> TUGAS ANDA
Tuliskan kembali tanpa perubahan bagian kutipan sumber yang diawali kata-kata yang memuat "Pada pertemuan tanggal" dan diakhiri dengan "di bulan Oktober.".

> KUTIPAN SUMBER
§ §
Saya beberapa kali mendorong kepada dia untuk berkunjung ke tanah leluhur orang tuanya dan sekaligus menjadi jembatan penghubung bisnis antar dua negara. Saya katakan dia orang yang sangat tepat. Walaupun telah menjadi warga negara Rusia, bapaknya adalah asli Indonesia. Sekarang ini Indonesia sudah sangat terbuka untuk kaum diaspora, apa pun latar belakangnya.
Pada pertemuan tanggal 16 Juli kemarin, saya sengaja menemuinya untuk pamitan karena masa tugas saya akan berakhir bulan ini. Saya memberikan cendera mata berupa gunungan, dengan harapan dia tidak akan melupakan asal-usulnya. Kali ini dia berjanji akan datang ke Indonesia dengan misi bisnis sambil menengok tanah leluhurnya di daerah Banyumas. Saya usulkan dia bertemu dengan pejabat di Banyumas, menjalin dengan pegusaha lokal dan dapat menjadi “Duta” Banyumas di Rusia. Dia pun menyambut baik ide itu. Keinginannya untuk pergi ke Indonesia semakin mantap. Kebetulan setiap tahun Kementerian Perdagangan bekerjasama dengan Kementerian Luar Negeri menyelenggarakan acara pemeran dagang terbesar Trade expo Indonesia di bulan Oktober.
§ §
> BAHAN SUMBER
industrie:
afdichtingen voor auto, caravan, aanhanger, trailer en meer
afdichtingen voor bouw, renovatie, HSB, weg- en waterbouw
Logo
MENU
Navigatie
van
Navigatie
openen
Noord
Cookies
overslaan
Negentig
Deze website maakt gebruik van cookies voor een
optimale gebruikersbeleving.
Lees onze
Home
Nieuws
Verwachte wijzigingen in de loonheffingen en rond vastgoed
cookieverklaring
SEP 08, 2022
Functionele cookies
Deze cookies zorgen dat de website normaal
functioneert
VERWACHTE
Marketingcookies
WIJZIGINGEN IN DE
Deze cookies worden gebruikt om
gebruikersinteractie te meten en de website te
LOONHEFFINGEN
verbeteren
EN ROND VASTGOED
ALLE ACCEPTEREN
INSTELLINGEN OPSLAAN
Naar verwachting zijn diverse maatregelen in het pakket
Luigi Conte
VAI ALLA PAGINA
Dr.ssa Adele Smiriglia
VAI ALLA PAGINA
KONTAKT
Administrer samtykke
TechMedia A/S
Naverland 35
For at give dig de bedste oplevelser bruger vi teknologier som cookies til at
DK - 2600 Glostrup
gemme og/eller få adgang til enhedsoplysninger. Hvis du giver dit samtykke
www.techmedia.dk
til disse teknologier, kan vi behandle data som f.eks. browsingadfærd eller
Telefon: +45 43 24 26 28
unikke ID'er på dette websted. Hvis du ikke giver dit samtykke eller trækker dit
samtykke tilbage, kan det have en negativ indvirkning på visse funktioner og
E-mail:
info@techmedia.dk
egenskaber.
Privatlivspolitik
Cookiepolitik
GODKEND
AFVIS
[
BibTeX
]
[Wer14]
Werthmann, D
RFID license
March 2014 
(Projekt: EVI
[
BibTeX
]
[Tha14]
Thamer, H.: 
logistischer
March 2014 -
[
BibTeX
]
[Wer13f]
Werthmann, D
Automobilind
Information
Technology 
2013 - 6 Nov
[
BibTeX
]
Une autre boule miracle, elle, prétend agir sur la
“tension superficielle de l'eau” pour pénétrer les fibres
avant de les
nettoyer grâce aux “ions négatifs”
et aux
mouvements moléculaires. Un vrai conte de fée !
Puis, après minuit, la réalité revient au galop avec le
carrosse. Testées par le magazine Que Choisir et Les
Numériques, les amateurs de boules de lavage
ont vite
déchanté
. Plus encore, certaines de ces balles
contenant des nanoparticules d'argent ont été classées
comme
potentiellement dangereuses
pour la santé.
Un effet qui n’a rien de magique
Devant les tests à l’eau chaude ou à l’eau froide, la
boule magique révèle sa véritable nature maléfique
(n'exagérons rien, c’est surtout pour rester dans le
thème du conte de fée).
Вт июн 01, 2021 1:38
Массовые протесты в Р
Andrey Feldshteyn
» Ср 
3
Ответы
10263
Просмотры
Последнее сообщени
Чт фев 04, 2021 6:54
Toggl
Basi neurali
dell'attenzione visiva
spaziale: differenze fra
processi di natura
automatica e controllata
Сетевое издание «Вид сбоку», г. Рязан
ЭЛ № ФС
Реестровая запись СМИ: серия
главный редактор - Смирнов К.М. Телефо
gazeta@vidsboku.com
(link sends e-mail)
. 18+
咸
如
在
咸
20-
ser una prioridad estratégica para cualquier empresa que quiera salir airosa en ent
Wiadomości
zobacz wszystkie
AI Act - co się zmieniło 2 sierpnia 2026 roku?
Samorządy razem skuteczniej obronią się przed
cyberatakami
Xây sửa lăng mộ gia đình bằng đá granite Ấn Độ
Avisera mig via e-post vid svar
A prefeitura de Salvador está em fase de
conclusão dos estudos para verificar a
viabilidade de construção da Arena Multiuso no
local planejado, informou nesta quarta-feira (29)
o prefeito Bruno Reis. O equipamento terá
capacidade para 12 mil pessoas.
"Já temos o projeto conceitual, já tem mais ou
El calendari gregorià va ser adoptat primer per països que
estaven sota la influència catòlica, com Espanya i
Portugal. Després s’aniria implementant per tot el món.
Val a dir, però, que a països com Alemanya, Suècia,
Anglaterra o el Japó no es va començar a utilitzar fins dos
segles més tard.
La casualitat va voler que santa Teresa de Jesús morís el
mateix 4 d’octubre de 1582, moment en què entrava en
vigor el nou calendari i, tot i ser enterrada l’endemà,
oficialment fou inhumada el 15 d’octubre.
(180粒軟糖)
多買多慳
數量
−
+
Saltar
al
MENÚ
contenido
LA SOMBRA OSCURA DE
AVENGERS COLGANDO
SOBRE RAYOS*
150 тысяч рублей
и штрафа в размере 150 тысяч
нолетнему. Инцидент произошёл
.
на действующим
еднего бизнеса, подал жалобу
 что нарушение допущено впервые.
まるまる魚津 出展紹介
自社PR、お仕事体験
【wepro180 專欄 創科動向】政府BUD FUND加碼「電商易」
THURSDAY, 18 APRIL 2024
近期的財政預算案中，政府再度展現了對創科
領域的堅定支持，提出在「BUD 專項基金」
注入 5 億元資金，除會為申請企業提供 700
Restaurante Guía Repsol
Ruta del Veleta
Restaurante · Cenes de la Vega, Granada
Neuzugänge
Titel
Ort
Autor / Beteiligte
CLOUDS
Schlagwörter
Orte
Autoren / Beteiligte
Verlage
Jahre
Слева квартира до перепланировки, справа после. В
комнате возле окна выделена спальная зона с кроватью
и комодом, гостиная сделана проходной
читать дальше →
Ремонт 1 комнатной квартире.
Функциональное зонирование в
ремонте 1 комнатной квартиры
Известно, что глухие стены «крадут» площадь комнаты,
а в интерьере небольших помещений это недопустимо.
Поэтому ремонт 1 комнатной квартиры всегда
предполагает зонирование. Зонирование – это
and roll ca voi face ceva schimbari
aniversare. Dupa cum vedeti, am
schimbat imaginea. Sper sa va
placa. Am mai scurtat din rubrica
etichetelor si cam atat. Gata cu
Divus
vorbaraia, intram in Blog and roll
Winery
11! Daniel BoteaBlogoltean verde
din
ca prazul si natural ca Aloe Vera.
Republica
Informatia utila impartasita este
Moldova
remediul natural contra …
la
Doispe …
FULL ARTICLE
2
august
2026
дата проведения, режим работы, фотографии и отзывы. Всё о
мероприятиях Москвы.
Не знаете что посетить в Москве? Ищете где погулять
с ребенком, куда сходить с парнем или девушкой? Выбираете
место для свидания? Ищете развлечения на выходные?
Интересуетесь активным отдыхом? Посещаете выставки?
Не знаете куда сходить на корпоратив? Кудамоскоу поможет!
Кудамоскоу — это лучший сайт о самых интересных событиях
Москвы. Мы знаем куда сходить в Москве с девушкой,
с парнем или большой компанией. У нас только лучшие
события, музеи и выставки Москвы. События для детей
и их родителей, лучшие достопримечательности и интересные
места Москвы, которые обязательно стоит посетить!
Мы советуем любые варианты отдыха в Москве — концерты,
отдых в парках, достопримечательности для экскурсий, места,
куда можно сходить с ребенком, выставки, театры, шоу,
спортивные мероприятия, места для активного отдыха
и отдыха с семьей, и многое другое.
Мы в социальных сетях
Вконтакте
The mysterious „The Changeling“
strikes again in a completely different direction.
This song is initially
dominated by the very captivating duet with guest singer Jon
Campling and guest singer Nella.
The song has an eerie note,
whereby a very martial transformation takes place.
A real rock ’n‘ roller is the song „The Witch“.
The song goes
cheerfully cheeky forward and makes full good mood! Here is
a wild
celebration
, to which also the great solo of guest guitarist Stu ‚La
§ §
> JAWABAN TERTULIS
Pada pertemuan tanggal 16 Juli kemarin, saya sengaja menemuinya untuk pamitan karena masa tugas saya akan berakhir bulan ini. Saya memberikan cendera mata berupa gunungan, dengan harapan dia tidak akan melupakan asal-usulnya. Kali ini dia berjanji akan datang ke Indonesia dengan misi bisnis sambil menengok tanah leluhurnya di daerah Banyumas. Saya usulkan dia bertemu dengan pejabat di Banyumas, menjalin dengan pegusaha lokal dan dapat menjadi “Duta” Banyumas di Rusia. Dia pun menyambut baik ide itu. Keinginannya untuk pergi ke Indonesia semakin mantap. Kebetulan setiap tahun Kementerian Perdagangan bekerjasama dengan Kementerian Luar Negeri menyelenggarakan acara pemeran dagang terbesar Trade expo Indonesia di bulan Oktober.